- **TASK DIRECTIONS**
Please copy, word for word, every line of the entries below from the line containing "Vinogradi Nikolić Neuzinski" through the line containing "Back To School Health Tips", including both of those lines. Leave the pictures out of your copy.

- **EXCERPTED RECORDS**
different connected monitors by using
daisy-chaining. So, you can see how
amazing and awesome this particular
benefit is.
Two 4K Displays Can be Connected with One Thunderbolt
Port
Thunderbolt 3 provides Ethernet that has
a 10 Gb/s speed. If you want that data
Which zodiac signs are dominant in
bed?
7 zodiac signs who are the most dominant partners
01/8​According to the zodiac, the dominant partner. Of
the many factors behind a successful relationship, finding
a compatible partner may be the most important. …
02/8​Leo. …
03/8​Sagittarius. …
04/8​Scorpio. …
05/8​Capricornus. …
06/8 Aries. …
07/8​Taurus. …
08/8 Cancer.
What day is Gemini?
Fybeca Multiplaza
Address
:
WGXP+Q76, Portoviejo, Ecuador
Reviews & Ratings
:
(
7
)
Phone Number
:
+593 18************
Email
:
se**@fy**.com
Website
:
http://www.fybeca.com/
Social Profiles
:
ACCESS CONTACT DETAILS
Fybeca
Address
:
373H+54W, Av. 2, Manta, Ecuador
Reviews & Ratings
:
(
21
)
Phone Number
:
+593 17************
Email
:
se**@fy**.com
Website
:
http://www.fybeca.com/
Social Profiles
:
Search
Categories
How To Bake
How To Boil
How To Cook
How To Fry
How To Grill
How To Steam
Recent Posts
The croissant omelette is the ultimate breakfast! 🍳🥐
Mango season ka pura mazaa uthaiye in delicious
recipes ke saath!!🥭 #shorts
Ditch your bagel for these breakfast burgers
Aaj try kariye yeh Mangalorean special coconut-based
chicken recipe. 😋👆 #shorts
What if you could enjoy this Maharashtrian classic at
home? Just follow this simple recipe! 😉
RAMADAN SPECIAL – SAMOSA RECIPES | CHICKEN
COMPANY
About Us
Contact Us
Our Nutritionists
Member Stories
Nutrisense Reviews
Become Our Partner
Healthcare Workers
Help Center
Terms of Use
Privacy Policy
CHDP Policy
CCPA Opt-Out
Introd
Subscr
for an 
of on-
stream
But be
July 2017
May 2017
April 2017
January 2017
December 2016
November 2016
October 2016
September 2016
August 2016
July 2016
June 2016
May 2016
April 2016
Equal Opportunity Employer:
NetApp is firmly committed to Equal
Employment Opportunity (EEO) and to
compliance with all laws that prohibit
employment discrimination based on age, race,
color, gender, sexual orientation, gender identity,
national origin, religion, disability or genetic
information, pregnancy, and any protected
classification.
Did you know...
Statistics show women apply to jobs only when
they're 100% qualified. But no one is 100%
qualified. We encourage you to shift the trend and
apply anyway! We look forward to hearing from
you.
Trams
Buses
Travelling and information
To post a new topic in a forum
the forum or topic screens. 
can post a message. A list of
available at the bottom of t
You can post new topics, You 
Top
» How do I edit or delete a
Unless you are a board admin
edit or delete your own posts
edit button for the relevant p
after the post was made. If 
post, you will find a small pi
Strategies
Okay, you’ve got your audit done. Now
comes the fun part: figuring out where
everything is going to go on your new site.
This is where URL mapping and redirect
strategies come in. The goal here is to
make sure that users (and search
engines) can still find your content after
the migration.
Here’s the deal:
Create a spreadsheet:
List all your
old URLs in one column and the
==
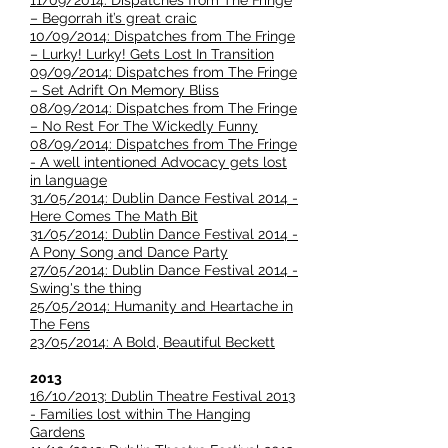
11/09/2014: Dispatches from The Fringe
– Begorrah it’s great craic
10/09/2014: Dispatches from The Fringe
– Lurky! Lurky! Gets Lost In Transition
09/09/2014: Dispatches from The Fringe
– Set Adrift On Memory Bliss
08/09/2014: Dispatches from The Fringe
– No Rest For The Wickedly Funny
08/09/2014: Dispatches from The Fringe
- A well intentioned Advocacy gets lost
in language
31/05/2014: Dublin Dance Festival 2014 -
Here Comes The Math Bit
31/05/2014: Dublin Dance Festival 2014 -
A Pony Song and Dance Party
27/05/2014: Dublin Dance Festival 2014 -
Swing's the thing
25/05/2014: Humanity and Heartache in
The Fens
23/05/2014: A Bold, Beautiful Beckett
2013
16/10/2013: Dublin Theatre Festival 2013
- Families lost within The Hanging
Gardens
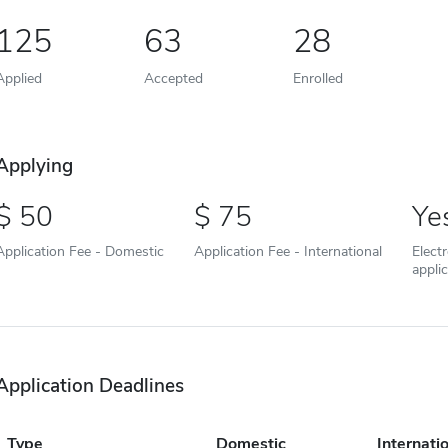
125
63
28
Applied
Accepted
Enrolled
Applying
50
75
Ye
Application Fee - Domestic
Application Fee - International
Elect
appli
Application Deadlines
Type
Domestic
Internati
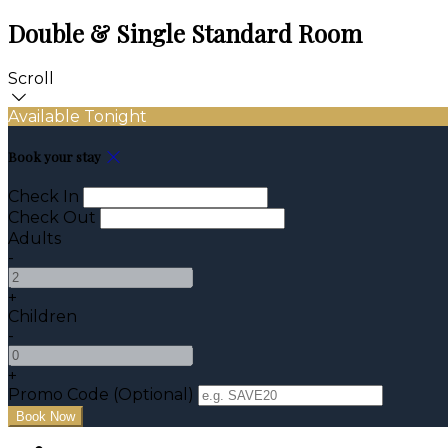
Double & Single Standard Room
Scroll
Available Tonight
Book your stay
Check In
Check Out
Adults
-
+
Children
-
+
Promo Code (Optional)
---
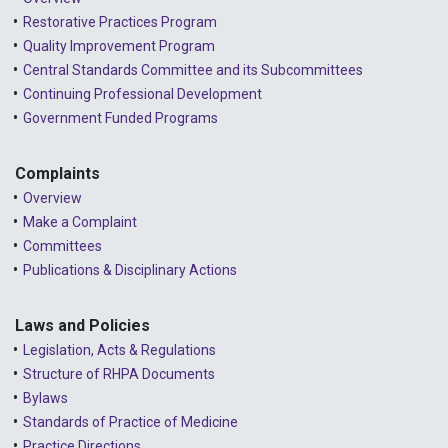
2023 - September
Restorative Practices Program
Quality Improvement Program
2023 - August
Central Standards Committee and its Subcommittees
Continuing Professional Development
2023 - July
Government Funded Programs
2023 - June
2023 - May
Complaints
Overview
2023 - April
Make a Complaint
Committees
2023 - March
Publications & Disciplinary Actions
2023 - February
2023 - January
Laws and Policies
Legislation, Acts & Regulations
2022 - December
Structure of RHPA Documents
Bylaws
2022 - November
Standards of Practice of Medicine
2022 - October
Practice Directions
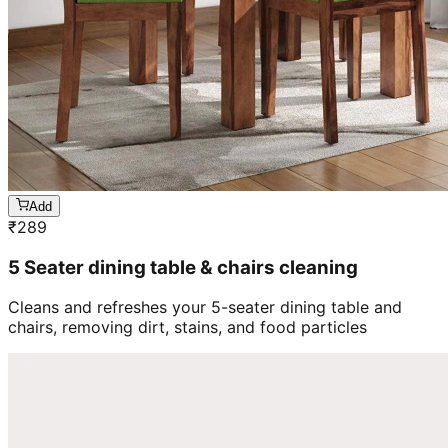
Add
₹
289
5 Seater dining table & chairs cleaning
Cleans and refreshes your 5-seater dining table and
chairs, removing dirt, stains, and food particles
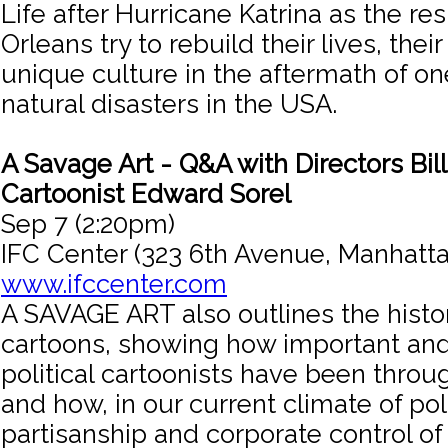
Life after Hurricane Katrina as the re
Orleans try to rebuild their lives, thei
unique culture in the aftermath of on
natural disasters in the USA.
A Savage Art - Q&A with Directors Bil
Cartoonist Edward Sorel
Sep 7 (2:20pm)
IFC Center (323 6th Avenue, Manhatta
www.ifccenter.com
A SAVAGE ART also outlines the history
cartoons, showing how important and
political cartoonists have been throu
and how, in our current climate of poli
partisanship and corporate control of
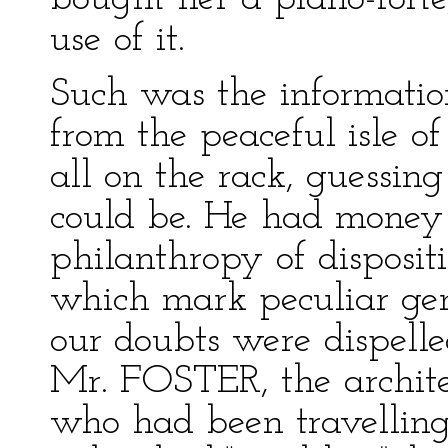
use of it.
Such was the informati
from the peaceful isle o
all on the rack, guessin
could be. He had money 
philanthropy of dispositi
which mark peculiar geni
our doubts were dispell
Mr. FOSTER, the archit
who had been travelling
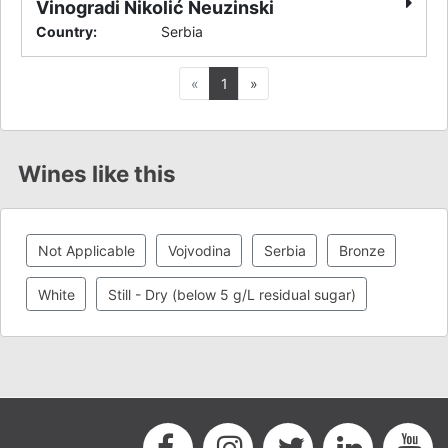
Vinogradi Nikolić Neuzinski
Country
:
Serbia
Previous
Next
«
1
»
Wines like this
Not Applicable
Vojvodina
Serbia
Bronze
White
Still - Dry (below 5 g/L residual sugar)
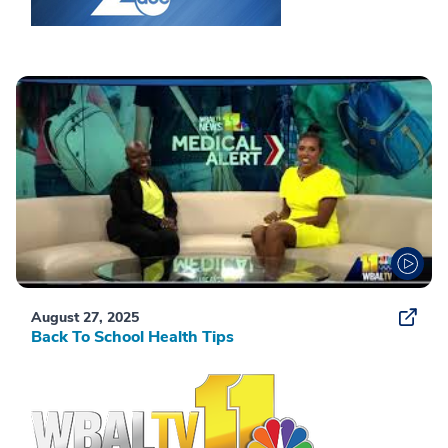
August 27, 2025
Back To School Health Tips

- **TASK OUTPUT**
Vinogradi Nikolić Neuzinski
Country
:
Serbia
Previous
Next
«
1
»
Wines like this
Not Applicable
Vojvodina
Serbia
Bronze
White
Still - Dry (below 5 g/L residual sugar)
August 27, 2025
Back To School Health Tips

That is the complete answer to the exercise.